By all critical accounts, the well-made play was originated by Eugène Scribe, who, over the course of his prolific career, gradually perfected the genre. Like those of Jean Racine, Scribe's plays focus on a small cluster of characters involved in a single action that builds steadily to a climax. Unlike Racine, however, Scribe infused his plays with a technical specificity, by which each particular action of a character is explained and justified so that it is made to seem inevitable. Over the course of his literary career, during which he produced over 420 dramatic works, Scribe was one of the most popular playwrights in France. He wrote dramas for the four major Parisian theaters of the day, and in the period from 1815 to 1830, Scribe's plays accounted for more than one-tenth of the new comedies and vaudevilles in Paris.
The French dramatists who followed Scribe adapted his formula to two very different uses. Victorien Sardou, a disciple of Scribe, used the well-made form in the service of a more realistic drama. For example, his Daniel Rochat (1880) depicts the confrontation between an atheist hero who marries an Anglo-American woman who wants to follow their civil ceremony with a church wedding; the entire play chronicles the struggle between these two and ends in an unsatisfactory conclusion. By contrast, Eugène Labiche applied Scribe's formula mainly for the purpose of arousing laughter; his farces present a picture of contemporary Parisian life, but offer little social commentary.
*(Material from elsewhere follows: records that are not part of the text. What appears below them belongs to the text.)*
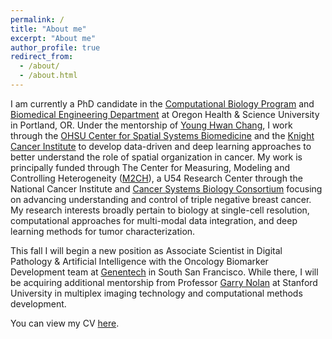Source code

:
 ```yaml
---
permalink: /
title: "About me"
excerpt: "About me"
author_profile: true
redirect_from: 
  - /about/
  - /about.html
---
```


I am currently a PhD candidate in the [Computational Biology Program](https://www.ohsu.edu/school-of-medicine/computational-biology) and [Biomedical Engineering Department](https://www.ohsu.edu/school-of-medicine/biomedical-engineering/about) at Oregon Health & Science University in Portland, OR. Under the mentorship of [Young Hwan Chang](https://sites.google.com/site/yhchangucb/home), I work through the [OHSU Center for Spatial Systems Biomedicine](https://www.ohsu.edu/spatial-systems-biomedicine-center) and the [Knight Cancer Institute](https://www.ohsu.edu/knight-cancer-institute) to develop data-driven and deep learning approaches to better understand the role of spatial organization in cancer. 
My work is principally funded through The Center for Measuring, Modeling and Controlling Heterogeneity ([M2CH](https://www.ohsu.edu/spatial-systems-biomedicine-center/measuring-modeling-and-controlling-heterogeneity-center-cancer)), a U54 Research Center through the National Cancer Institute and [Cancer Systems Biology Consortium](https://csbconsortium.org/) focusing on advancing understanding and control of triple negative breast cancer.  My research interests broadly pertain to biology at single-cell resolution, computational approaches for multi-modal data integration, and deep learning methods for tumor characterization.

This fall I will begin a new position as Associate Scientist in Digital Pathology & Artificial Intelligence with the Oncology Biomarker Development team at [Genentech](https://www.gene.com/) in South San Francisco. While there, I will be acquiring additional mentorship from Professor [Garry Nolan](https://web.stanford.edu/group/nolan/) at Stanford University in multiplex imaging technology and computational methods development. 

You can view my CV [here](/files/schau_cv.pdf).

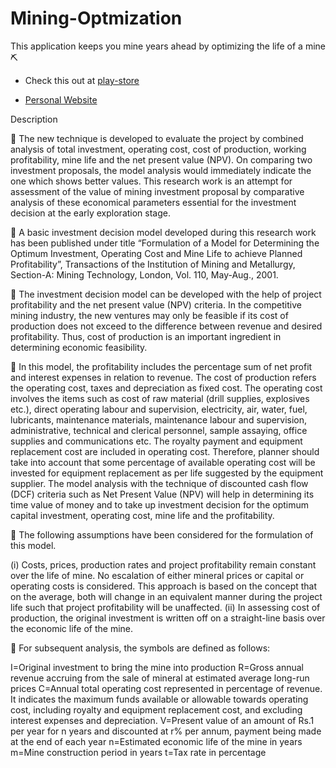 # Mining-Optmization
This application keeps you mine years ahead by optimizing the life of a mine ⛏️
- Check this out at [play-store](https://play.google.com/store/apps/details?id=com.optimisation.arjun.optimisation)

- [Personal Website](https://arjun009.github.io)

Description 

💎 The new technique is developed to evaluate the project by combined analysis of total investment, operating cost, cost of production, working profitability, mine life and the net present value (NPV). On comparing two investment proposals, the model analysis would immediately indicate the one which shows better values. This research work is an attempt for assessment of the value of mining investment proposal by comparative analysis of these economical parameters essential for the investment decision at the early exploration stage.

💎 A basic investment decision model developed during this research work has been published under title “Formulation of a Model for Determining the Optimum Investment, Operating Cost and Mine Life to achieve Planned Profitability”, Transactions of the Institution of Mining and Metallurgy, Section-A: Mining Technology, London, Vol. 110, May-Aug., 2001.

💎 The investment decision model can be developed with the help of project profitability and the net present value (NPV) criteria. In the competitive mining industry, the new ventures may only be feasible if its cost of production does not exceed to the difference between revenue and desired profitability. Thus, cost of production is an important ingredient in determining economic feasibility.

💎 In this model, the profitability includes the percentage sum of net profit and interest expenses in relation to revenue. The cost of production refers the operating cost, taxes and depreciation as fixed cost. The operating cost involves the items such as cost of raw material (drill supplies, explosives etc.), direct operating labour and supervision, electricity, air, water, fuel, lubricants, maintenance materials, maintenance labour and supervision, administrative, technical and clerical personnel, sample assaying, office supplies and communications etc. The royalty payment and equipment replacement cost are included in operating cost. Therefore, planner should take into account that some percentage of available operating cost will be invested for equipment replacement as per life suggested by the equipment supplier.
The model analysis with the technique of discounted cash flow (DCF) criteria such as Net Present Value (NPV) will help in determining its time value of money and to take up investment decision for the optimum capital investment, operating cost, mine life and the profitability.

💎 The following assumptions have been considered for the formulation of this model.

(i) Costs, prices, production rates and project profitability remain constant over the life of mine. No escalation of either mineral prices or capital or operating costs is considered. This approach is based on the concept that on the average, both will change in an equivalent manner during the project life such that project profitability will be unaffected.
(ii) In assessing cost of production, the original investment is written off on a straight-line basis over the economic life of the mine.

💎 For subsequent analysis, the symbols are defined as follows:

I=Original investment to bring the mine into production
R=Gross annual revenue accruing from the sale of mineral at estimated average long-run prices
C=Annual total operating cost represented in percentage of revenue. It indicates the maximum funds available or allowable towards operating cost, including royalty and equipment replacement cost, and excluding interest expenses and depreciation.
V=Present value of an amount of Rs.1 per year for n years and discounted at r% per annum, payment being made at the end of each year
n=Estimated economic life of the mine in years
m=Mine construction period in years
t=Tax rate in percentage


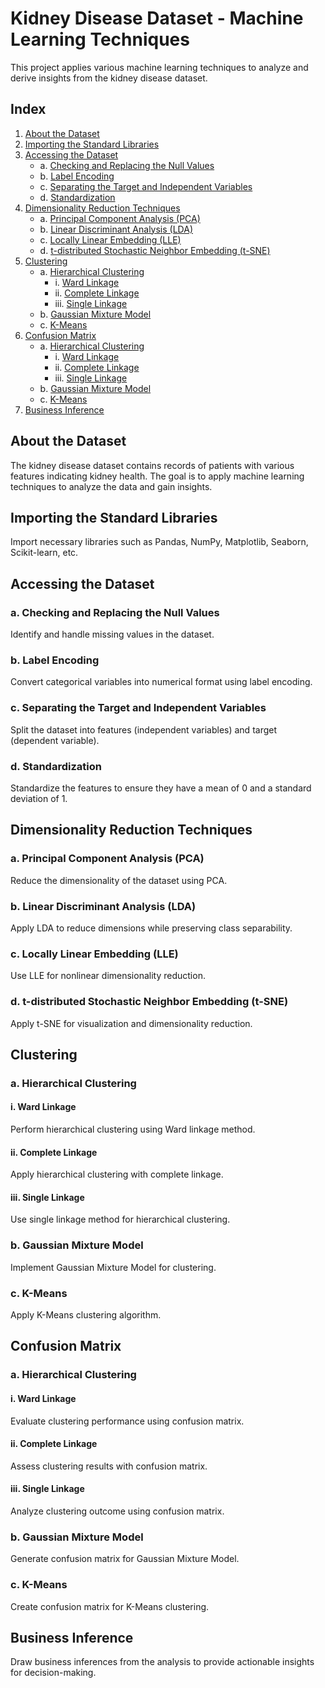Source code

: # Kidney Disease Dataset - Machine Learning Techniques

This project applies various machine learning techniques to analyze and derive insights from the kidney disease dataset.

## Index

1. [About the Dataset](#about-the-dataset)
2. [Importing the Standard Libraries](#importing-the-standard-libraries)
3. [Accessing the Dataset](#accessing-the-dataset)
    - a. [Checking and Replacing the Null Values](#checking-and-replacing-the-null-values)
    - b. [Label Encoding](#label-encoding)
    - c. [Separating the Target and Independent Variables](#separating-the-target-and-independent-variables)
    - d. [Standardization](#standardization)
4. [Dimensionality Reduction Techniques](#dimensionality-reduction-techniques)
    - a. [Principal Component Analysis (PCA)](#principal-component-analysis-pca)
    - b. [Linear Discriminant Analysis (LDA)](#linear-discriminant-analysis-lda)
    - c. [Locally Linear Embedding (LLE)](#locally-linear-embedding-lle)
    - d. [t-distributed Stochastic Neighbor Embedding (t-SNE)](#t-distributed-stochastic-neighbor-embedding-t-sne)
5. [Clustering](#clustering)
    - a. [Hierarchical Clustering](#hierarchical-clustering)
        - i. [Ward Linkage](#ward-linkage)
        - ii. [Complete Linkage](#complete-linkage)
        - iii. [Single Linkage](#single-linkage)
    - b. [Gaussian Mixture Model](#gaussian-mixture-model)
    - c. [K-Means](#k-means)
6. [Confusion Matrix](#confusion-matrix)
    - a. [Hierarchical Clustering](#hierarchical-clustering-1)
        - i. [Ward Linkage](#ward-linkage-1)
        - ii. [Complete Linkage](#complete-linkage-1)
        - iii. [Single Linkage](#single-linkage-1)
    - b. [Gaussian Mixture Model](#gaussian-mixture-model-1)
    - c. [K-Means](#k-means-1)
7. [Business Inference](#business-inference)

## About the Dataset
The kidney disease dataset contains records of patients with various features indicating kidney health. The goal is to apply machine learning techniques to analyze the data and gain insights.

## Importing the Standard Libraries
Import necessary libraries such as Pandas, NumPy, Matplotlib, Seaborn, Scikit-learn, etc.

## Accessing the Dataset
### a. Checking and Replacing the Null Values
Identify and handle missing values in the dataset.

### b. Label Encoding
Convert categorical variables into numerical format using label encoding.

### c. Separating the Target and Independent Variables
Split the dataset into features (independent variables) and target (dependent variable).

### d. Standardization
Standardize the features to ensure they have a mean of 0 and a standard deviation of 1.

## Dimensionality Reduction Techniques
### a. Principal Component Analysis (PCA)
Reduce the dimensionality of the dataset using PCA.

### b. Linear Discriminant Analysis (LDA)
Apply LDA to reduce dimensions while preserving class separability.

### c. Locally Linear Embedding (LLE)
Use LLE for nonlinear dimensionality reduction.

### d. t-distributed Stochastic Neighbor Embedding (t-SNE)
Apply t-SNE for visualization and dimensionality reduction.

## Clustering
### a. Hierarchical Clustering
#### i. Ward Linkage
Perform hierarchical clustering using Ward linkage method.

#### ii. Complete Linkage
Apply hierarchical clustering with complete linkage.

#### iii. Single Linkage
Use single linkage method for hierarchical clustering.

### b. Gaussian Mixture Model
Implement Gaussian Mixture Model for clustering.

### c. K-Means
Apply K-Means clustering algorithm.

## Confusion Matrix
### a. Hierarchical Clustering
#### i. Ward Linkage
Evaluate clustering performance using confusion matrix.

#### ii. Complete Linkage
Assess clustering results with confusion matrix.

#### iii. Single Linkage
Analyze clustering outcome using confusion matrix.

### b. Gaussian Mixture Model
Generate confusion matrix for Gaussian Mixture Model.

### c. K-Means
Create confusion matrix for K-Means clustering.

## Business Inference
Draw business inferences from the analysis to provide actionable insights for decision-making.
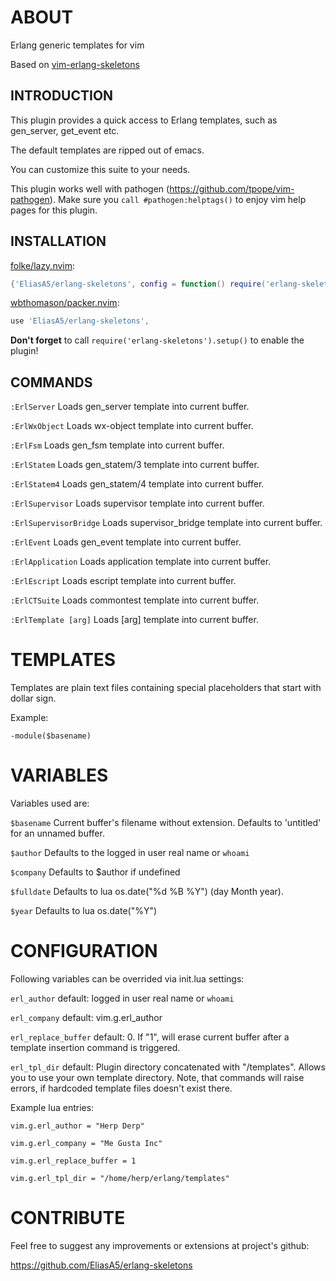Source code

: ABOUT
=====

Erlang generic templates for vim

Based on [vim-erlang-skeletons](https://github.com/vim-erlang/vim-erlang-skeletons)

INTRODUCTION
------------

This plugin provides a quick access to Erlang templates, such as gen_server,
get_event etc.

The default templates are ripped out of emacs.

You can customize this suite to your needs.

This plugin works well with pathogen (https://github.com/tpope/vim-pathogen).
Make sure you `call #pathogen:helptags()` to enjoy vim help pages for this
plugin.

INSTALLATION
------------
[folke/lazy.nvim](https://github.com/folke/lazy.nvim):
```lua
{'EliasA5/erlang-skeletons', config = function() require('erlang-skeletons').setup() end},
```
[wbthomason/packer.nvim](https://github.com/wbthomason/packer.nvim):
```lua
use 'EliasA5/erlang-skeletons',
```
**Don't forget** to call `require('erlang-skeletons').setup()` to enable the plugin!



COMMANDS
--------

`:ErlServer`              Loads gen_server template into current buffer.

`:ErlWxObject`            Loads wx-object template into current buffer.

`:ErlFsm`                 Loads gen_fsm template into current buffer.

`:ErlStatem`              Loads gen_statem/3 template into current buffer.

`:ErlStatem4`             Loads gen_statem/4 template into current buffer.

`:ErlSupervisor`          Loads supervisor template into current buffer.

`:ErlSupervisorBridge`    Loads supervisor_bridge template into current buffer.

`:ErlEvent`               Loads gen_event template into current buffer.

`:ErlApplication`         Loads application template into current buffer.

`:ErlEscript`             Loads escript template into current buffer.

`:ErlCTSuite`             Loads commontest template into current buffer.

`:ErlTemplate [arg]`      Loads [arg] template into current buffer.


TEMPLATES
=========

Templates are plain text files containing special placeholders that start
with dollar sign.

Example:

`-module($basename)`


VARIABLES
=========

Variables used are:

`$basename`              Current buffer's filename without extension. Defaults to 'untitled' for an unnamed buffer.

`$author`                Defaults to the logged in user real name or `whoami`

`$company`               Defaults to $author if undefined

`$fulldate`              Defaults to lua os.date("%d %B %Y") (day Month year).

`$year`                  Defaults to lua os.date("%Y")


CONFIGURATION
=============

Following variables can be overrided via init.lua settings:

`erl_author`              default:  logged in user real name or `whoami`

`erl_company`             default: vim.g.erl_author

`erl_replace_buffer`      default: 0. If "1", will erase current buffer after a template insertion command is triggered.

`erl_tpl_dir`             default: Plugin directory concatenated with "/templates". Allows you to use your own template directory. Note, that commands will raise errors, if hardcoded template files doesn't exist there.

Example lua entries:

    vim.g.erl_author = "Herp Derp"
    
    vim.g.erl_company = "Me Gusta Inc"
    
    vim.g.erl_replace_buffer = 1
    
    vim.g.erl_tpl_dir = "/home/herp/erlang/templates"


CONTRIBUTE
==========

Feel free to suggest any improvements or extensions at project's github:

https://github.com/EliasA5/erlang-skeletons
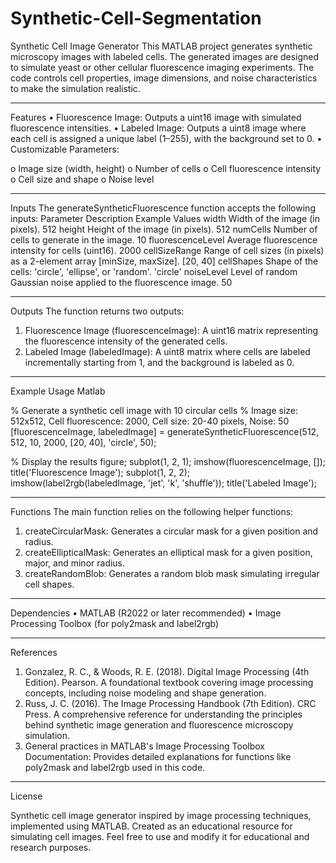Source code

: # Synthetic-Cell-Segmentation
Synthetic Cell Image Generator
This MATLAB project generates synthetic microscopy images with labeled cells. The generated images are designed to simulate yeast or other cellular fluorescence imaging experiments. The code controls cell properties, image dimensions, and noise characteristics to make the simulation realistic.
________________________________________
Features
•	Fluorescence Image: Outputs a uint16 image with simulated fluorescence intensities.
•	Labeled Image: Outputs a uint8 image where each cell is assigned a unique label (1–255), with the background set to 0.
•	Customizable Parameters:

o	Image size (width, height)
o	Number of cells
o	Cell fluorescence intensity
o	Cell size and shape
o	Noise level
________________________________________
Inputs
The generateSyntheticFluorescence function accepts the following inputs:
Parameter	Description	                     Example Values
width	    Width of the image (in pixels).	    512
height	    Height of the image (in pixels).	512
numCells	Number of cells to generate in the image.	10
fluorescenceLevel	Average fluorescence intensity for cells (uint16).	2000
cellSizeRange	Range of cell sizes (in pixels) as a 2-element array [minSize, maxSize].	[20, 40]
cellShapes	Shape of the cells: 'circle', 'ellipse', or 'random'.	'circle'
noiseLevel	Level of random Gaussian noise applied to the fluorescence image.	50
________________________________________
Outputs
The function returns two outputs:
1.	Fluorescence Image (fluorescenceImage): A uint16 matrix representing the fluorescence intensity of the generated cells.
2.	Labeled Image (labeledImage): A uint8 matrix where cells are labeled incrementally starting from 1, and the background is labeled as 0.
________________________________________
Example Usage
Matlab

% Generate a synthetic cell image with 10 circular cells
% Image size: 512x512, Cell fluorescence: 2000, Cell size: 20-40 pixels, Noise: 50
[fluorescenceImage, labeledImage] = generateSyntheticFluorescence(512, 512, 10, 2000, [20, 40], 'circle', 50);

% Display the results
figure;
subplot(1, 2, 1);
imshow(fluorescenceImage, []);
title('Fluorescence Image');
subplot(1, 2, 2);
imshow(label2rgb(labeledImage, 'jet', 'k', 'shuffle'));
title('Labeled Image');
________________________________________
Functions
The main function relies on the following helper functions:
1.	createCircularMask: Generates a circular mask for a given position and radius.
2.	createEllipticalMask: Generates an elliptical mask for a given position, major, and minor radius.
3.	createRandomBlob: Generates a random blob mask simulating irregular cell shapes.
________________________________________
Dependencies
•	MATLAB (R2022 or later recommended)
•	Image Processing Toolbox (for poly2mask and label2rgb)
________________________________________
References
1.	Gonzalez, R. C., & Woods, R. E. (2018). Digital Image Processing (4th Edition). Pearson.
    A foundational textbook covering image processing concepts, including noise modeling and shape generation.
2.	Russ, J. C. (2016). The Image Processing Handbook (7th Edition). CRC Press.
    A comprehensive reference for understanding the principles behind synthetic image generation and fluorescence microscopy simulation.
3.	General practices in MATLAB's Image Processing Toolbox Documentation:
    Provides detailed explanations for functions like poly2mask and label2rgb used in this code.
________________________________________
License

Synthetic cell image generator inspired by image processing techniques, implemented using MATLAB. Created as an educational resource for simulating cell images. Feel free to use and modify it for educational and research purposes.
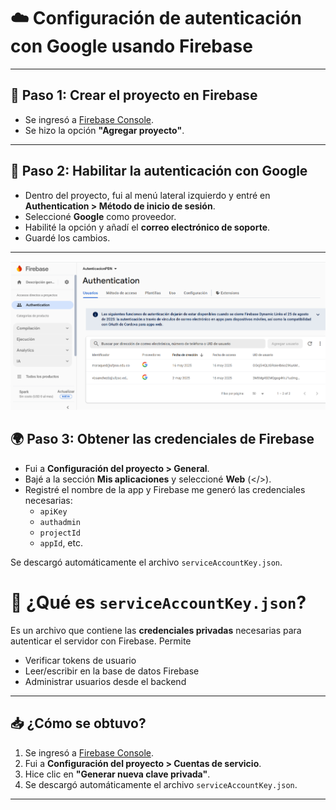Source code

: # ☁️ Configuración de autenticación con Google usando Firebase

---

## 🔧 Paso 1: Crear el proyecto en Firebase

- Se ingresó a [Firebase Console](https://console.firebase.google.com/).
- Se hizo la opción **"Agregar proyecto"**.
---

## 🔐 Paso 2: Habilitar la autenticación con Google

- Dentro del proyecto, fui al menú lateral izquierdo y entré en **Authentication > Método de inicio de sesión**.
- Seleccioné **Google** como proveedor.
- Habilité la opción y añadí el **correo electrónico de soporte**.
- Guardé los cambios.

---

![Configuración de la app en Facebook](./imagenes/google.png)


## 🌍 Paso 3: Obtener las credenciales de Firebase

- Fui a **Configuración del proyecto > General**.
- Bajé a la sección **Mis aplicaciones** y seleccioné **Web** (</>).
- Registré el nombre de la app y Firebase me generó las credenciales necesarias:
  - `apiKey`
  - `authadmin`
  - `projectId`
  - `appId`, etc.

Se descargó automáticamente el archivo `serviceAccountKey.json`.
# 🔐 ¿Qué es `serviceAccountKey.json`?

Es un archivo que contiene las **credenciales privadas** necesarias para autenticar el servidor con Firebase. Permite 
- Verificar tokens de usuario
- Leer/escribir en la base de datos Firebase
- Administrar usuarios desde el backend

---

## 📥 ¿Cómo se obtuvo?

1. Se ingresó a [Firebase Console](https://console.firebase.google.com/).
2. Fui a **Configuración del proyecto > Cuentas de servicio**.
3. Hice clic en **"Generar nueva clave privada"**.
4. Se descargó automáticamente el archivo `serviceAccountKey.json`.

---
Scribean drama was extended by Émile Augier and Alexandre Dumas fils. Augier infused the form of the well-made play with romanticism and melodrama, and founded popular realism in France. In plays such as L'aventurière, Gabrielle, and La gendre de M. Poirier, Augier addresses the moral culture of his time, commenting on contemporary Parisian life, its mores and social distinctions. Dumas similarly used Scribe's style to comment on modern life, but Dumas went further than Augier in his realism. His characters are battered by their circumstances; Dumas used the form to critique the social conventions and class stratifications of France, to study the problems of modern capitalism and religion, and to comment on the literary process itself.
Despite Scribe's overwhelming popularity during his life-time and his profound influence on his contemporaries, evaluations of the well-made play since then have been primarily negative. Literary critics have largely dismissed the well-made plays of Scribe, which they claim combine theatrical ingenuity in an intricate plot with a bare minimum of thought, a lack of poetry, and weak characterization. George Bernard Shaw said of Scribe in a famous comment, "Why the devil should a man write like Scribe when he can write like Shakespeare or Molière, Aristophanes or Euripides?" While most of Scribe's plays have been relegated to virtual obscurity, however, the profound effect the well-made form had on the historical development of modern European drama is undeniable. The plays of Scribe and Sardou were translated and performed in England and America as early as 1819, influencing such playwrights as Edward Bulwer-Lytton, Tom Taylor, and T. W. Robertson, all of whom adapted the form to their own purposes. Most notably, Scribe's influence extends to Henrik Ibsen, who directed a number of Scribe's plays in Norway before producing his own dramatic works; his early works clearly reflect a Scribean influence, while his later works adapt the style of the well-made play, infusing it with symbolism. Other critics have detected Scribe's influence on Henry James and, ironically, Shaw as well. Despite Scribe's dramatic weaknesses, then, the well-made play exerted an immeasurable influence in the history of theater well into the twentieth century, shaping the nature of drama in a variety of movements, including realism, naturalism, and symbolism.